Василь знает горе Софьи Олимпиевны, но спрашивает ее, так как ему известно, что горе человеческое требует участия:

– А где же сын-то? Убили, что ли, или пропал без вести, Софья Олимпиевна?

– Убили…

– Вернется, – говорит Василь, прожевывай кусок хлеба с безучастным лицом, и опускает на колени руки.

– Как же вернется, когда убили?

– Мы тоже для матерей все были убитыми.

– У вас другое, Василь. А я собственными глазами видела.

– Вот как…

Рука Василя шарит кисет в кармане.

– Значит, ты видела собственными глазами, Софья Олимпиевна?

Василь несколько раз слыхал от Софьи Олимпиевны рассказ о том, как погиб ее сын, брат Камелии, но до этого толком не вникал в это чужое горе. Теперь же он внимательно, сурово насупясь, слушал Олимпиевну.
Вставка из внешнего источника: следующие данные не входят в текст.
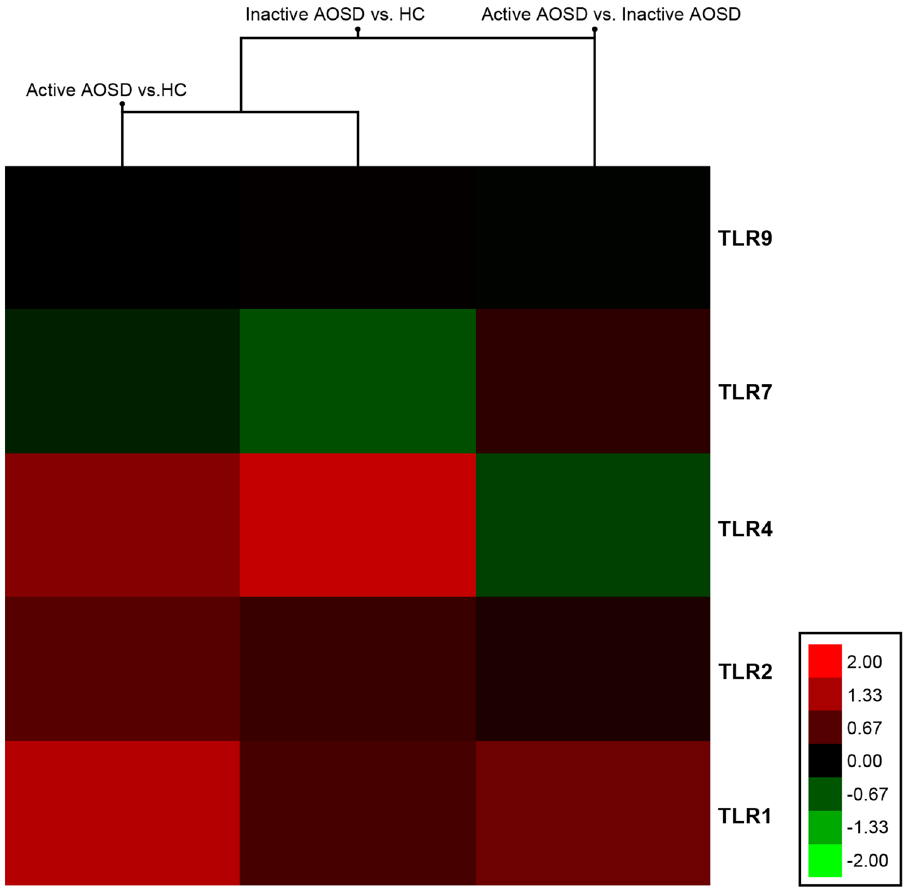
Figure 1. A heatmap of the toll-like receptor (TLR)1, TLR2, TLR4, TLR7, and TLR9 genes in peripheral blood mononuclear cells from active adult-onset Still’s disease (AOSD) relative to the healthy controls (HCs) or the inactive AOSD. The expression levels of TLR1, TLR2, and TLR4 in active AOSD or inactive AOSD were increased in comparison to those of the HC. However, the expression levels of TLR7 and TLR9 in active AOSD or inactive AOSD were not different to those of the HC. The expression levels of TLR1 and TLR7 in active AOSD were increased than those of inactive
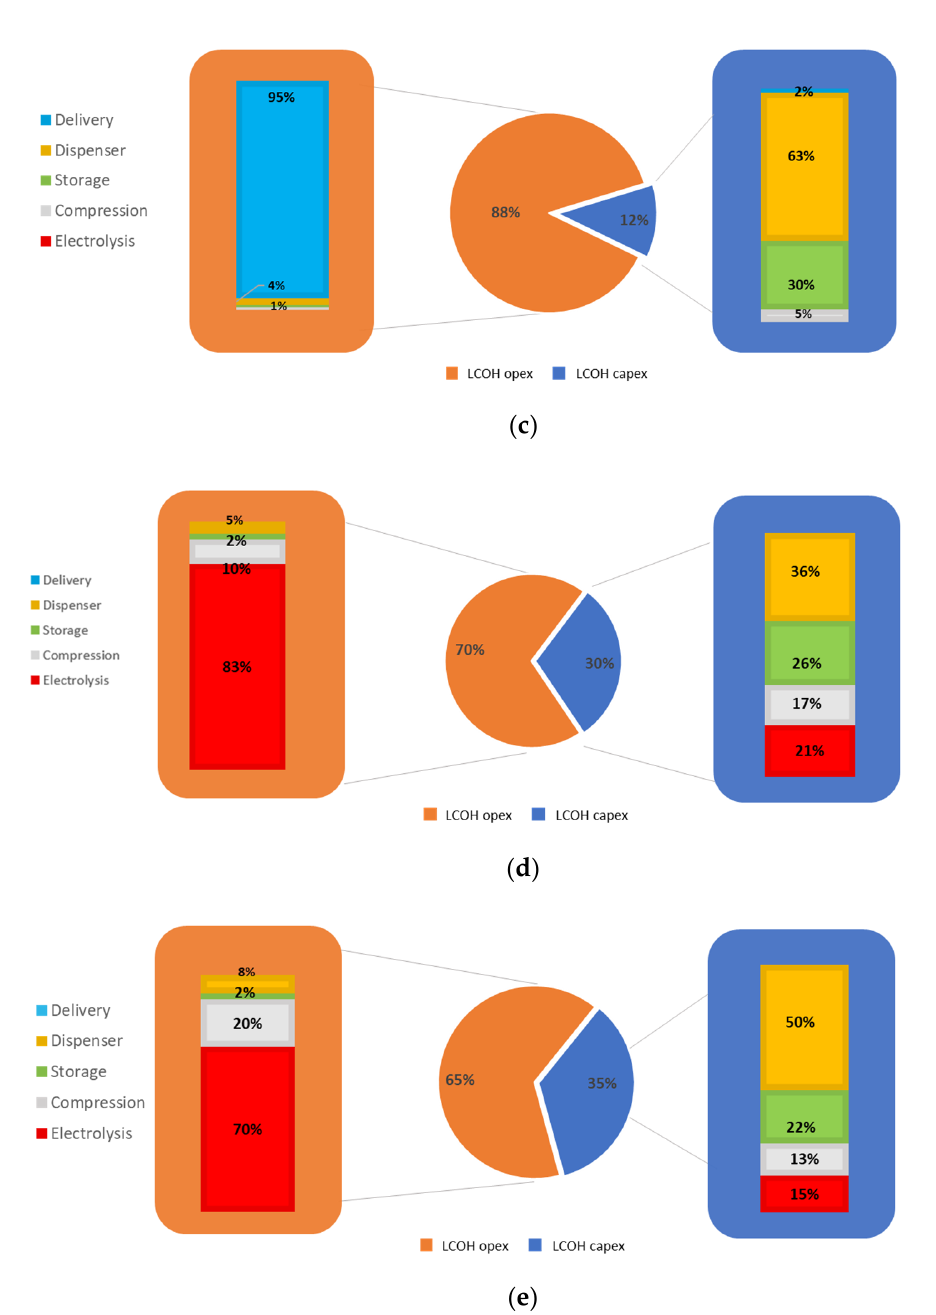
Figure 2. ( a ) London HRS cost breakdown; ( b ) Rotterdam HRS cost breakdown; ( c ) Versailles HRS cost breakdown; ( d ) Aalborg HRS cost breakdown; ( e ) Pau HRS cost breakdown. Table 5. HRS parameters considered for dispenser numbers . Table 6. Cost model results in terms of CAPEX, OPEX, and LCOH for all the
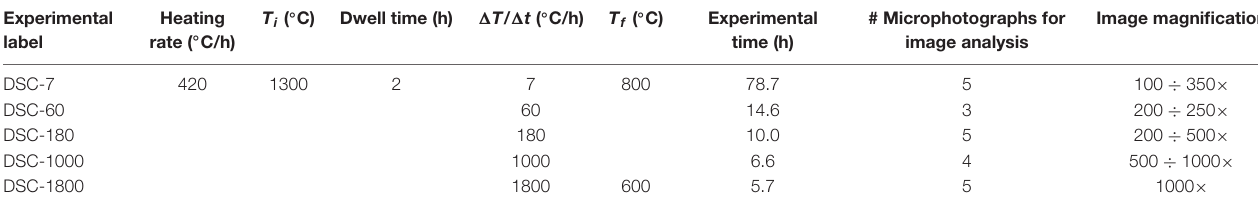
TABLE 1 | Thermal paths used for in situ DSC experiments and BS-SEM microphotographs used for image analysis. Experimental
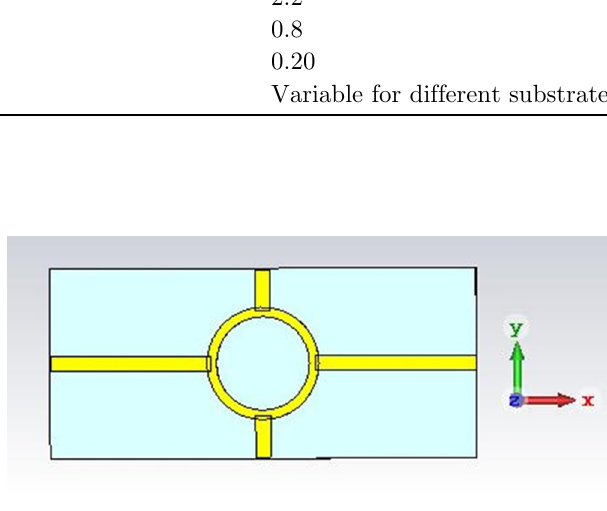
Fig. 4. Proposed MA structure.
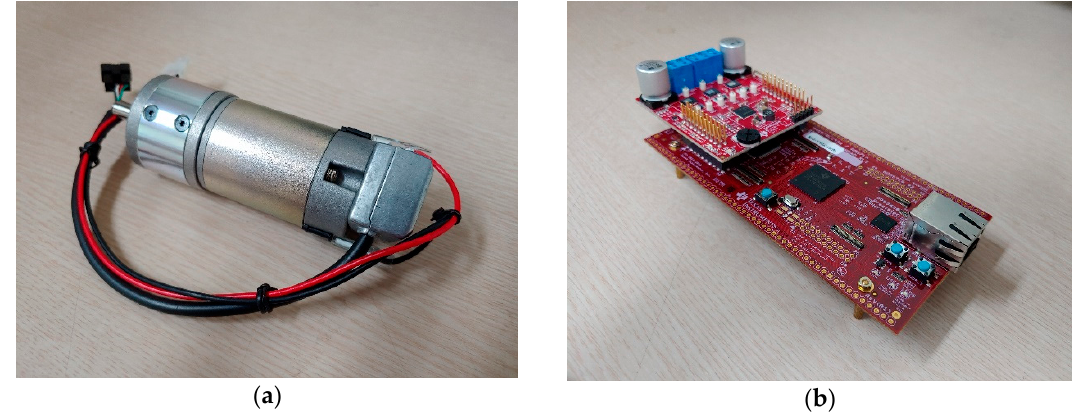
Figure 6. Target motor and controller: ( a ) motor, ( b ) controller.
– Сидела я вместе с сыном в тюрьме при немцах, в Керчи. Освободили меня партизаны. Уже здесь, в Солхате. Меня искалечили и сына отняли. Ходить почти не могу, все избито, опухло. Сына не могу забыть. Умница был, красивый какой, языки знал, рисовал очень хорошо, прекрасный физкультурник был, на Всекрымских соревнованиях получил первый приз, до войны еще. Потом простудился на рыбе, в проливе. Получил туберкулез. Лечили его хорошо. Потом война. Привезла его Камелия в Туапсе, а потом, когда был первый десант и Керчь взяли, опять в Керчь. А тут опять немцы. Четыре с половиной месяца его мучили. В подполье он работал. И я помогала. Его в Керчи убили. Имя его хорошо известно – Виктор Пармутанов. Арестовали его, пытали в изоляторе. Мне пришлось его видеть. Вся спина у него была изрезана плеткой. Хотя бы тело его найти.